**Instruction:** Please give back, exactly as written, the lines from the line with "ue des thématiques" to the line with "дождь начинался раз 20..." in the listing below, leaving out all pictures.

**Given information:**
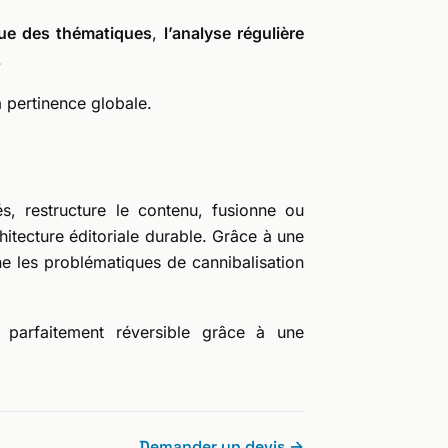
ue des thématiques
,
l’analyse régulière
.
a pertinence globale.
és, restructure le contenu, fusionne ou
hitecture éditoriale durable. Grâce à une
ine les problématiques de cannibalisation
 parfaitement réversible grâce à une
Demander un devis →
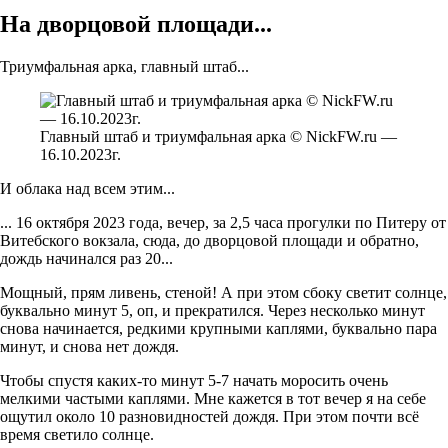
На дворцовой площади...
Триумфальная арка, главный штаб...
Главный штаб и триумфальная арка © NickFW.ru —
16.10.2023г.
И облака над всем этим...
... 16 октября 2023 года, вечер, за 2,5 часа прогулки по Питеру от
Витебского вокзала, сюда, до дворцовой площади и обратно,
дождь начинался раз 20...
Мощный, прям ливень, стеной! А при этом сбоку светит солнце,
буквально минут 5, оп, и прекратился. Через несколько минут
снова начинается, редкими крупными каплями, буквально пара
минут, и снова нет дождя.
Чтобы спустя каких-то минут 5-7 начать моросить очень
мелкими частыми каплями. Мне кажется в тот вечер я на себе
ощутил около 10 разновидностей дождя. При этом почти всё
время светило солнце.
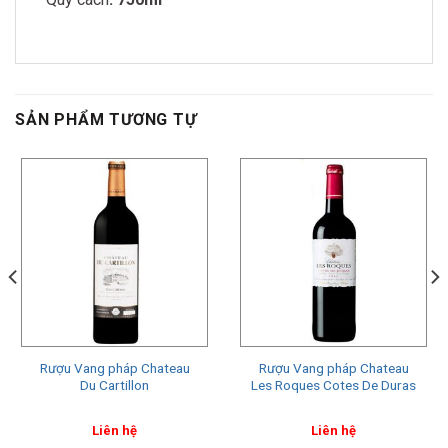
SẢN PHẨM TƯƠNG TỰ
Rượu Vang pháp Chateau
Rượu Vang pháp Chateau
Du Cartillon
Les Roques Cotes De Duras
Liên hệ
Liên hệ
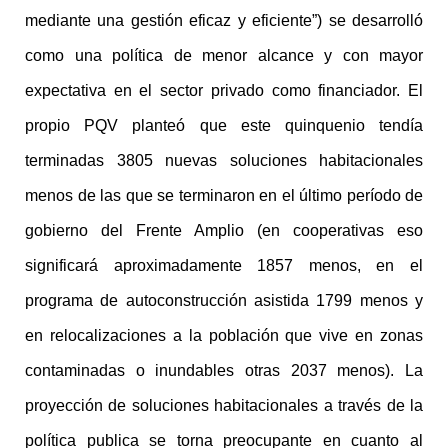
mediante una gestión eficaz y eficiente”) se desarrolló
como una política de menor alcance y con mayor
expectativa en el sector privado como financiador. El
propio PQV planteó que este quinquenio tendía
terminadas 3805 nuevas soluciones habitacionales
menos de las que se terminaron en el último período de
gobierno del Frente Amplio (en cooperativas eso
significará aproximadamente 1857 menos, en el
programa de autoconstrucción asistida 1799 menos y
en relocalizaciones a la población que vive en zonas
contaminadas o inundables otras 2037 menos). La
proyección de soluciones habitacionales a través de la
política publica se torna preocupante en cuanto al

==

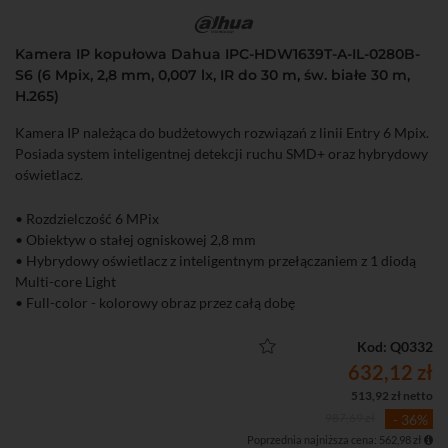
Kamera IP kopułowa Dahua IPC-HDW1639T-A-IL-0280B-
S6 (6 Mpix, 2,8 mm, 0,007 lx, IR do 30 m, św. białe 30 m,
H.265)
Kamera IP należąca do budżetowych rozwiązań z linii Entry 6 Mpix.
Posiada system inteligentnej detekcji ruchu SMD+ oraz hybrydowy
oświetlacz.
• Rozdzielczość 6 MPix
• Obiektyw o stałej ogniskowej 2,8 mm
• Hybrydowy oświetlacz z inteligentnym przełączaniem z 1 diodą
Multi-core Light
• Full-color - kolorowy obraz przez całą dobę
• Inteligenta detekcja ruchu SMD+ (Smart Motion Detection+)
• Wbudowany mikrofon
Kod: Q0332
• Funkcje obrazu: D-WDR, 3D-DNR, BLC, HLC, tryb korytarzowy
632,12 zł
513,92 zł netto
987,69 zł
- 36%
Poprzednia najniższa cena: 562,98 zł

**Response to this task:**
ue des thématiques
,
l’analyse régulière
.
a pertinence globale.
és, restructure le contenu, fusionne ou
hitecture éditoriale durable. Grâce à une
ine les problématiques de cannibalisation
 parfaitement réversible grâce à une
Demander un devis →
На дворцовой площади...
Триумфальная арка, главный штаб...
Главный штаб и триумфальная арка © NickFW.ru —
16.10.2023г.
И облака над всем этим...
... 16 октября 2023 года, вечер, за 2,5 часа прогулки по Питеру от
Витебского вокзала, сюда, до дворцовой площади и обратно,
дождь начинался раз 20...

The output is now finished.